=== EXERCISE AIM ===
An exact repetition of the data is required; no picture should appear in it.

=== RAW DATA ===
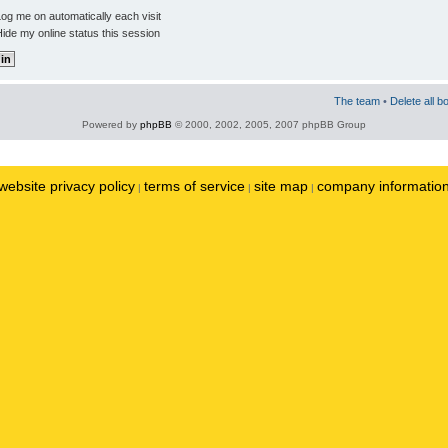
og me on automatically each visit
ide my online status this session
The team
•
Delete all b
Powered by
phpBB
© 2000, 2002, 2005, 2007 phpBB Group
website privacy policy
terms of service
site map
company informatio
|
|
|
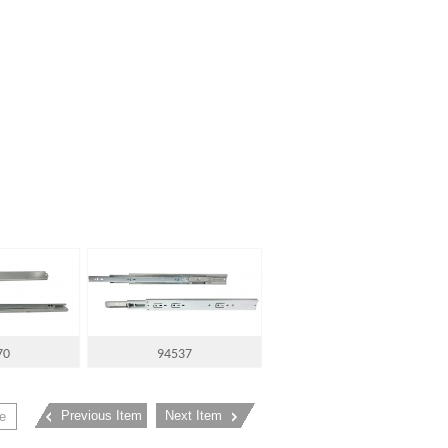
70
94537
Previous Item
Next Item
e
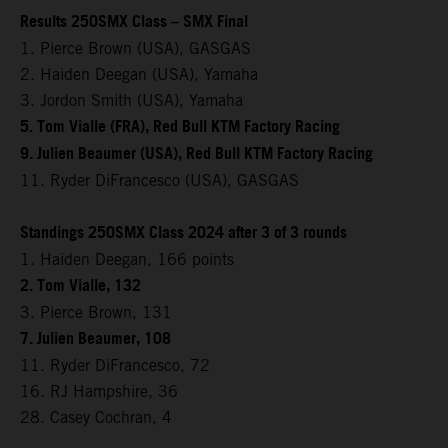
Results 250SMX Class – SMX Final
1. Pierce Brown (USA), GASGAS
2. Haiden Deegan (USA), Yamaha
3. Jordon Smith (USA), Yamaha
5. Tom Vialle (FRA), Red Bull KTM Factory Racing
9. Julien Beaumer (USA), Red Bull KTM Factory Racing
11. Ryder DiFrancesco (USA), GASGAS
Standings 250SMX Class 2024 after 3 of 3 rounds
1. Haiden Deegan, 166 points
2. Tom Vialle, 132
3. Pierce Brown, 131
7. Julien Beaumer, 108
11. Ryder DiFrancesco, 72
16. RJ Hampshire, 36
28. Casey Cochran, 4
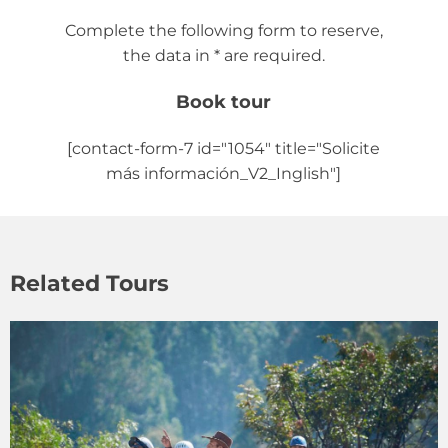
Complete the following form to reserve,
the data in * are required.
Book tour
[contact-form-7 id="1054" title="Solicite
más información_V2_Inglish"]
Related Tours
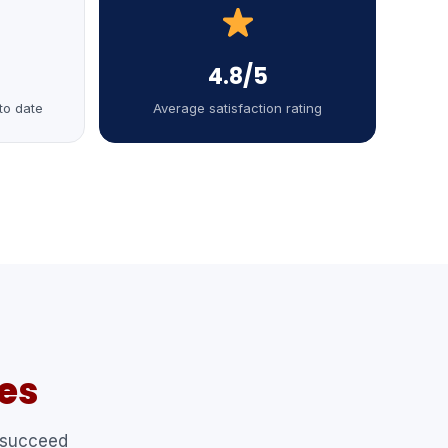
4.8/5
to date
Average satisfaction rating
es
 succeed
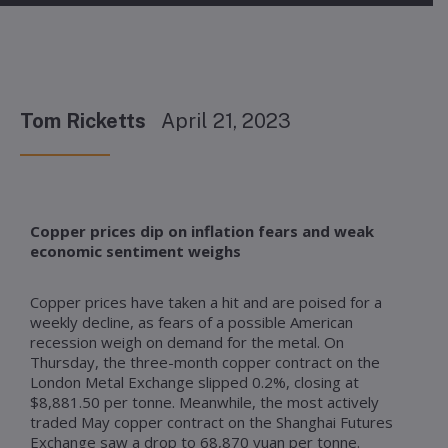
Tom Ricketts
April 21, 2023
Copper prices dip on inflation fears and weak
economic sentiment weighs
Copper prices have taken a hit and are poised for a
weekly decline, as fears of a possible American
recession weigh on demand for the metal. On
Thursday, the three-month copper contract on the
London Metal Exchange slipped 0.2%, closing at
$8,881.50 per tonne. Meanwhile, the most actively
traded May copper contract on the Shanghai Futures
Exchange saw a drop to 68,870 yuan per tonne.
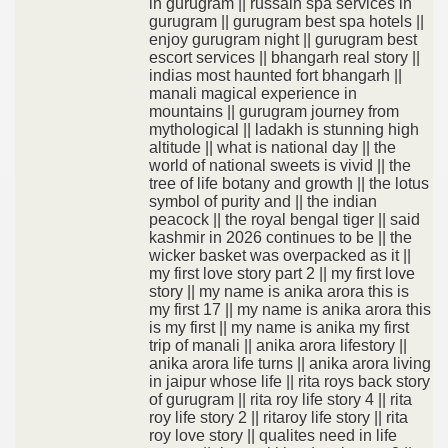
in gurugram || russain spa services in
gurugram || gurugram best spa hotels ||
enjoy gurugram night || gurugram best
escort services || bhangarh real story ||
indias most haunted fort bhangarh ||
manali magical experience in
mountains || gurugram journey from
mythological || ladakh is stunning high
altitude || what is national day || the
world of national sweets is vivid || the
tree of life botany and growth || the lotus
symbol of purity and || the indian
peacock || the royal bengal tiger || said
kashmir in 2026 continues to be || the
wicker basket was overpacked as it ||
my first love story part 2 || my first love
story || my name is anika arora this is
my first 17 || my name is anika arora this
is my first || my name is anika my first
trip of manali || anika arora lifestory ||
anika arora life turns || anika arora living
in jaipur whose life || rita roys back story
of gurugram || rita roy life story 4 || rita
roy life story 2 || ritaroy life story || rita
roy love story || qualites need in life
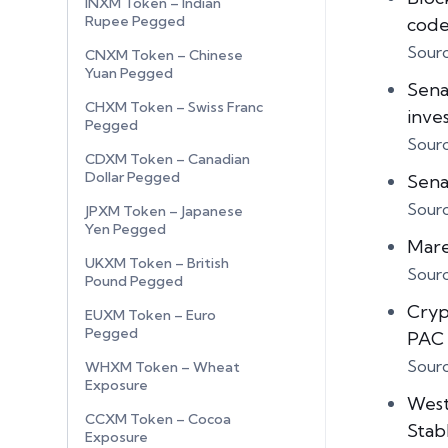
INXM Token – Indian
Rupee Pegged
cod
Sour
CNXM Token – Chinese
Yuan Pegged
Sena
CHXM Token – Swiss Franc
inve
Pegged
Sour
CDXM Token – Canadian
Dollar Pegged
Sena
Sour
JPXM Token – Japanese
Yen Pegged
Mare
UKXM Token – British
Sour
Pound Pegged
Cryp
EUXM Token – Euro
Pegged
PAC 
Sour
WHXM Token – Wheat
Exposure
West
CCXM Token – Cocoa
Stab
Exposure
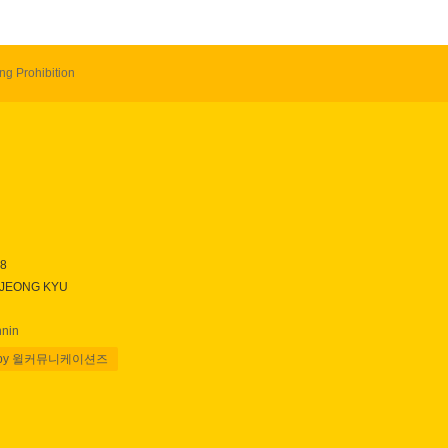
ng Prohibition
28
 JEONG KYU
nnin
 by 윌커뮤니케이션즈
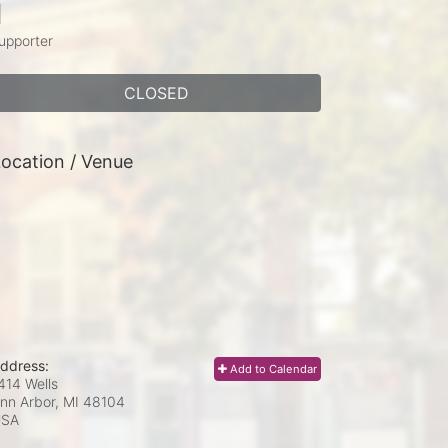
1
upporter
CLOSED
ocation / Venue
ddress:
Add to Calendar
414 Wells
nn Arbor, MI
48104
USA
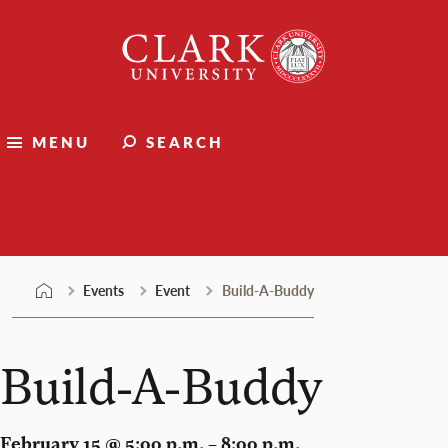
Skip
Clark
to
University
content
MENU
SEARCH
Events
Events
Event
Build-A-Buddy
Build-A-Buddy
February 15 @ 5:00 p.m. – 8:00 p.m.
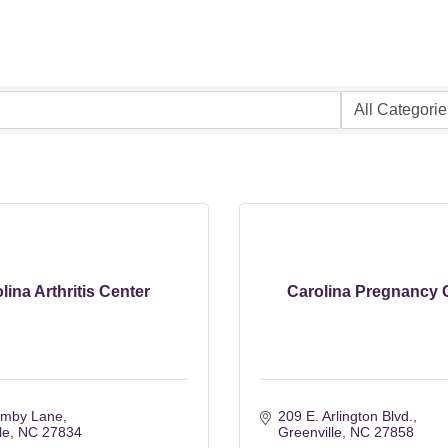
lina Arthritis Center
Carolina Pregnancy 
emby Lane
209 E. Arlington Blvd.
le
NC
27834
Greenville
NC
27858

=== ANSWER TO THE PROBLEM ===
og me on automatically each visit
ide my online status this session
The team
•
Delete all b
Powered by
phpBB
© 2000, 2002, 2005, 2007 phpBB Group
website privacy policy
terms of service
site map
company informatio
|
|
|
70
94537
Previous Item
Next Item
e
Results 250SMX Class – SMX Final
1. Pierce Brown (USA), GASGAS
2. Haiden Deegan (USA), Yamaha
3. Jordon Smith (USA), Yamaha
5. Tom Vialle (FRA), Red Bull KTM Factory Racing
9. Julien Beaumer (USA), Red Bull KTM Factory Racing
11. Ryder DiFrancesco (USA), GASGAS
Standings 250SMX Class 2024 after 3 of 3 rounds
1. Haiden Deegan, 166 points
2. Tom Vialle, 132
3. Pierce Brown, 131
7. Julien Beaumer, 108
11. Ryder DiFrancesco, 72
16. RJ Hampshire, 36
28. Casey Cochran, 4
Complete the following form to reserve,
the data in * are required.
Book tour
[contact-form-7 id="1054" title="Solicite
más información_V2_Inglish"]
Related Tours
4.8/5
to date
Average satisfaction rating
es
 succeed
Tom Ricketts
April 21, 2023
Copper prices dip on inflation fears and weak
economic sentiment weighs
Copper prices have taken a hit and are poised for a
weekly decline, as fears of a possible American
recession weigh on demand for the metal. On
Thursday, the three-month copper contract on the
London Metal Exchange slipped 0.2%, closing at
$8,881.50 per tonne. Meanwhile, the most actively
traded May copper contract on the Shanghai Futures
Exchange saw a drop to 68,870 yuan per tonne.
in gurugram || russain spa services in
gurugram || gurugram best spa hotels ||
enjoy gurugram night || gurugram best
escort services || bhangarh real story ||
indias most haunted fort bhangarh ||
manali magical experience in
mountains || gurugram journey from
mythological || ladakh is stunning high
altitude || what is national day || the
world of national sweets is vivid || the
tree of life botany and growth || the lotus
symbol of purity and || the indian
peacock || the royal bengal tiger || said
kashmir in 2026 continues to be || the
wicker basket was overpacked as it ||
my first love story part 2 || my first love
story || my name is anika arora this is
my first 17 || my name is anika arora this
is my first || my name is anika my first
trip of manali || anika arora lifestory ||
anika arora life turns || anika arora living
in jaipur whose life || rita roys back story
of gurugram || rita roy life story 4 || rita
roy life story 2 || ritaroy life story || rita
roy love story || qualites need in life
INXM Token – Indian
Rupee Pegged
cod
Sour
CNXM Token – Chinese
Yuan Pegged
Sena
CHXM Token – Swiss Franc
inve
Pegged
Sour
CDXM Token – Canadian
Dollar Pegged
Sena
Sour
JPXM Token – Japanese
Yen Pegged
Mare
UKXM Token – British
Sour
Pound Pegged
Cryp
EUXM Token – Euro
Pegged
PAC 
Sour
WHXM Token – Wheat
Exposure
West
CCXM Token – Cocoa
Stab
Exposure
ng Prohibition
28
 JEONG KYU
nnin
 by 윌커뮤니케이션즈
1
upporter
CLOSED
ocation / Venue
ddress:
Add to Calendar
414 Wells
nn Arbor, MI
48104
USA
Skip
Clark
to
University
content
MENU
SEARCH
Events
Events
Event
Build-A-Buddy
Build-A-Buddy
February 15 @ 5:00 p.m. – 8:00 p.m.
lina Arthritis Center
Carolina Pregnancy 
emby Lane
209 E. Arlington Blvd.
le
NC
27834
Greenville
NC
27858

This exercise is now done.